A Publishers Weekly Top 10 Mystery & Thriller for Spring
One of the Seattle Times 10 best mysteries of 2015

Excerpt

Out of the air, the ax. Somehow there was an ax and it rose and fell in a wild swath aimed at my head even as I tried to rise from my squatting position and lost my balance desperate to escape as my legs faltered beneath me and there came a hoarse pleading voice—”No! No please! No”—(was this my own choked voice, unrecognizable?)—as the ax-blade crashed and sank into the splintering desk beside my head missing my head by inches; by which time I’d fallen heavily onto the floor, a hard unyielding floor beneath the frayed Oriental carpet.
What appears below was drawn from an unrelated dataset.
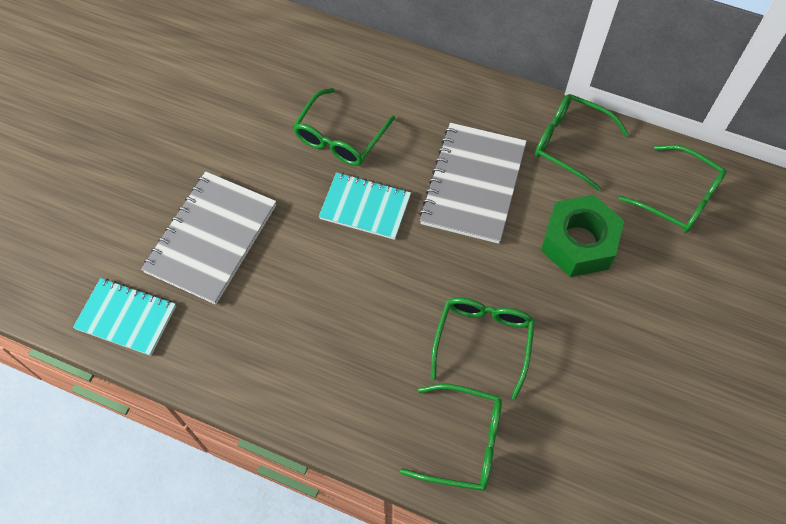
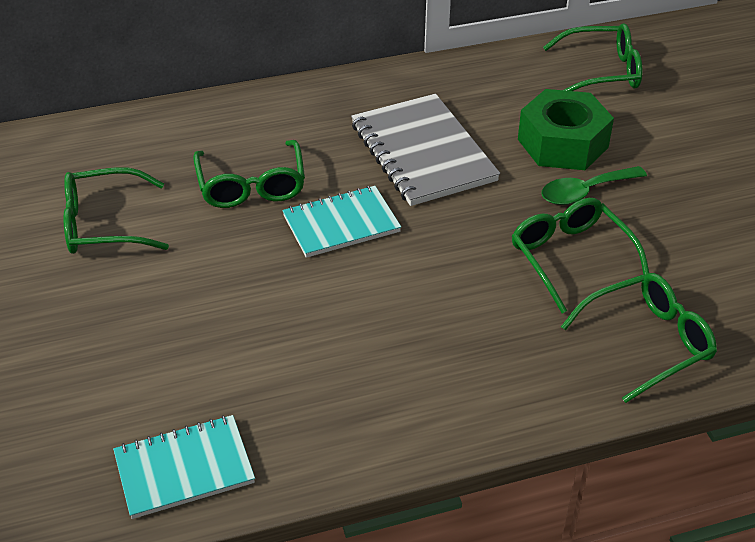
camera: 40 degrees left, 20 degrees down
(211, 239) = (206, 340): grey notebook -> none
(549, 295) = (585, 192): none -> green spoon
(570, 143) = (471, 81): green glasses -> green glasses (103, 224)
I was scrambling to right myself, grabbing for the ax, desperate to seize the ax, in the blindness of desperation my hands flailing, and the voice (my own? my assailant’s?) high-pitched and hardly human-sounding—”No! Nooo“—a fleeting glimpse of the assailant’s stubby fingers and dead-white ropey-muscled arms inside the flimsy sleeves of nightwear, and a grunting cry as of triumph and fury commingled; and again the terrible lifting of the axhead, the dull sheen of the crude ax-blade, and the downward swing of Death once begun unstoppable.